Given text>
++++

# If you can't do something right....



## WeeLittleChicken (Aug 31, 2012)

...please, for the love of God, don't do it at all!

When we moved into this place the previous owners were nice enough to leave us two stalls filled with a foot and a half of impacted goat poop and hay (too lazy to buy straw separately?) I don't know how long it took for just four pygmy goats to do that much but it was such an enormous undertaking to haul it out that it's been over a year since moving in before we managed. Couldn't procrastinate any longer.. needed to space!

In any event under the foot and a half of impacted goat poop and hay we found this.... You will notice a jumble of mismatching rubber matts thrown helter skelter, some on top of each other, some leaving ground visible, all on uneven ground and making waves like the ocean, making some sort of 3-D cleaning nightmare. This has been made all the worse by the fact _they're bolted to the floor_ because someone decided to build a stall divider _directly on top of the rubber matt pile._ UGGGGGHH.


----------



## robin416 (Sep 8, 2013)

All I can say is . . . better you than me.

Oh wait! I have one other thing to say, awesome compost!


----------



## zamora (May 26, 2015)

LOL, I feel your pain. I have been in a similar situation and the only advice I have is keep on trucking! Oh and post pictures as you rebuild.


----------



## seminole wind (Aug 22, 2015)

That is gross. They probably never cleaned anything. The mats are great. But they work much better if you lay them flat and leave about an in space between each section if shavings get wet. You may have to use a circular saw or sawsall to cut them out. Once out, I would load lime in there and water it down and wait for it to dry out.


----------



## MikeA_15 (Feb 21, 2016)

That's a bummer, Wee. I'd hire someone with a tractor to rip up those mats, then when you get down to soil, you can treat it with lime, and even backfill with clean fill and sand so the soil drains well. In my youth I would say rip it out with a pinch bar and remove it by hand, but anyone who says hard work is good for you has never worked hard for too long. I spent years cleaning up pieces of broken glass from some idiots who lived on the property before me. They would just toss junk in one area behind a barn. Some people do some very stupid things.


----------



## seminole wind (Aug 22, 2015)

Wee, love your hen in your avatar


----------

++++

Work instructions> In the forum thread, how many pygmy goats had the previous owners kept in the two stalls?

++++

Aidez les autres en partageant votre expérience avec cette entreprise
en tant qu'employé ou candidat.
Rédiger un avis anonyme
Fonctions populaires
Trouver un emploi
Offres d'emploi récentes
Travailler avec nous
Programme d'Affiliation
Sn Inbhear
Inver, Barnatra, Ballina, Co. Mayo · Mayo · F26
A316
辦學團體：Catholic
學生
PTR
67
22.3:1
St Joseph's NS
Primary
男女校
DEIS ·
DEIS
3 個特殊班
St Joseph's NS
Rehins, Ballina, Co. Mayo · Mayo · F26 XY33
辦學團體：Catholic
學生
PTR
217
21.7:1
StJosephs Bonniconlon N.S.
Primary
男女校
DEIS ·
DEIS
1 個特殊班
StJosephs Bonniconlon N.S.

++++

Your response> Four pygmy goats.